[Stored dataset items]
★ ★ ★ ★ ★

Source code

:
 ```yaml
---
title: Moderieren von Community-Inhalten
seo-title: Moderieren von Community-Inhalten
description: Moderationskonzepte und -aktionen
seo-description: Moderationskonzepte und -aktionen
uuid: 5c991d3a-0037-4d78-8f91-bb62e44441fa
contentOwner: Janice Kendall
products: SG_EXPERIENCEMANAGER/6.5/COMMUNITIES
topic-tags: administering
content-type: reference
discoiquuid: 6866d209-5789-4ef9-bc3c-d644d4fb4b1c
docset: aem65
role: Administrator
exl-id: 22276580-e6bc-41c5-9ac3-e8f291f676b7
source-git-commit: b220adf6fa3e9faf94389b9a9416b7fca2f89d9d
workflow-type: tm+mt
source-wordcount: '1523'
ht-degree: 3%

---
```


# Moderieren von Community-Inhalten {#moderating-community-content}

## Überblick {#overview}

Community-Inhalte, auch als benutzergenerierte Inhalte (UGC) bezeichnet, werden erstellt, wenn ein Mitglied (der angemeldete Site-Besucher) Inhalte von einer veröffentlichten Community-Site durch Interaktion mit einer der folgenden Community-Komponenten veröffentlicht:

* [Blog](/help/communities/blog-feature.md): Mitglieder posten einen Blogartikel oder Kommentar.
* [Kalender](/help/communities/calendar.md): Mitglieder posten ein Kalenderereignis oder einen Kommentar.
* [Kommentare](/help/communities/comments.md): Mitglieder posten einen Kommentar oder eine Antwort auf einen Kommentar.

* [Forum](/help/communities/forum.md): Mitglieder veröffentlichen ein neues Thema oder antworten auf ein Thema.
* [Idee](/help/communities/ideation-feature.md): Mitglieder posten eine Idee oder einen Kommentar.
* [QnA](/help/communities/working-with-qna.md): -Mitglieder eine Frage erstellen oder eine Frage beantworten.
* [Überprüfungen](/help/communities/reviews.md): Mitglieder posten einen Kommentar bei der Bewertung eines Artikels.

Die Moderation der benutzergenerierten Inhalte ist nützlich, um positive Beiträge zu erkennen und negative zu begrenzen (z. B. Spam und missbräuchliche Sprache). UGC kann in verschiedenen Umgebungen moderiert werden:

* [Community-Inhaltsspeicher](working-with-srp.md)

★ ★ ★ ★ ★

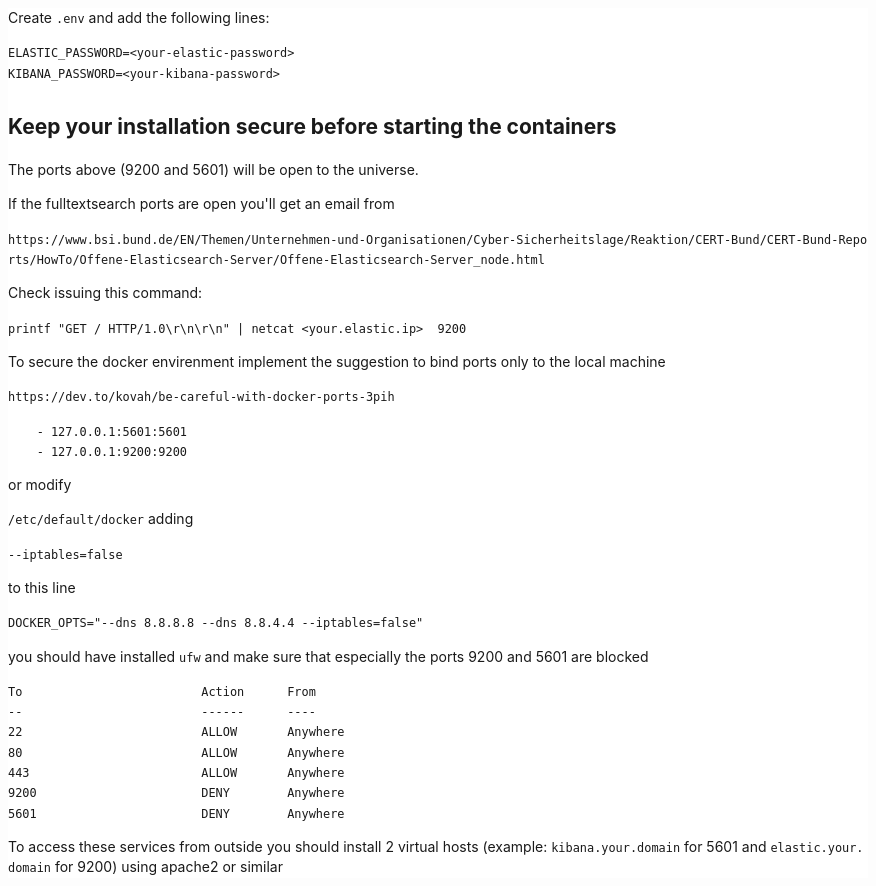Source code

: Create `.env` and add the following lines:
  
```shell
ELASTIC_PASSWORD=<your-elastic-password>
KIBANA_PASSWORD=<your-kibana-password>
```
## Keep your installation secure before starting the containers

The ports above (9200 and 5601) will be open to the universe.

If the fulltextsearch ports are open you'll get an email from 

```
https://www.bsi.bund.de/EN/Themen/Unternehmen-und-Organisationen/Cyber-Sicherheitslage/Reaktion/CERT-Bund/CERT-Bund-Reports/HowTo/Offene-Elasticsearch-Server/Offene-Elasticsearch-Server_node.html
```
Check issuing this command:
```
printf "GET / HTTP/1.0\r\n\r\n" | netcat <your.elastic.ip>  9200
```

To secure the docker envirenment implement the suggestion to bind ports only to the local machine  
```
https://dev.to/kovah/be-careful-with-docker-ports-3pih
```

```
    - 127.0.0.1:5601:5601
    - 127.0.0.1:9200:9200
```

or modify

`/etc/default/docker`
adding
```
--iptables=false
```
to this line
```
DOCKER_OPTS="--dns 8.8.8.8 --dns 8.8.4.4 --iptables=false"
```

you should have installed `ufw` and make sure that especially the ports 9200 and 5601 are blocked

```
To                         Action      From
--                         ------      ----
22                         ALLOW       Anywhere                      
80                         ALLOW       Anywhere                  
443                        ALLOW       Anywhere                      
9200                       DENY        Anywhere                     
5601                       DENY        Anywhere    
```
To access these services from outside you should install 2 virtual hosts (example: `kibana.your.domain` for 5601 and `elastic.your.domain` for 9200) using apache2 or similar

★ ★ ★ ★ ★

◆ YOUR ASSIGNMENT ◆
Copy every line of the records above that contains "iptables".

◆ WRITTEN ANSWER ◆
--iptables=false
DOCKER_OPTS="--dns 8.8.8.8 --dns 8.8.4.4 --iptables=false"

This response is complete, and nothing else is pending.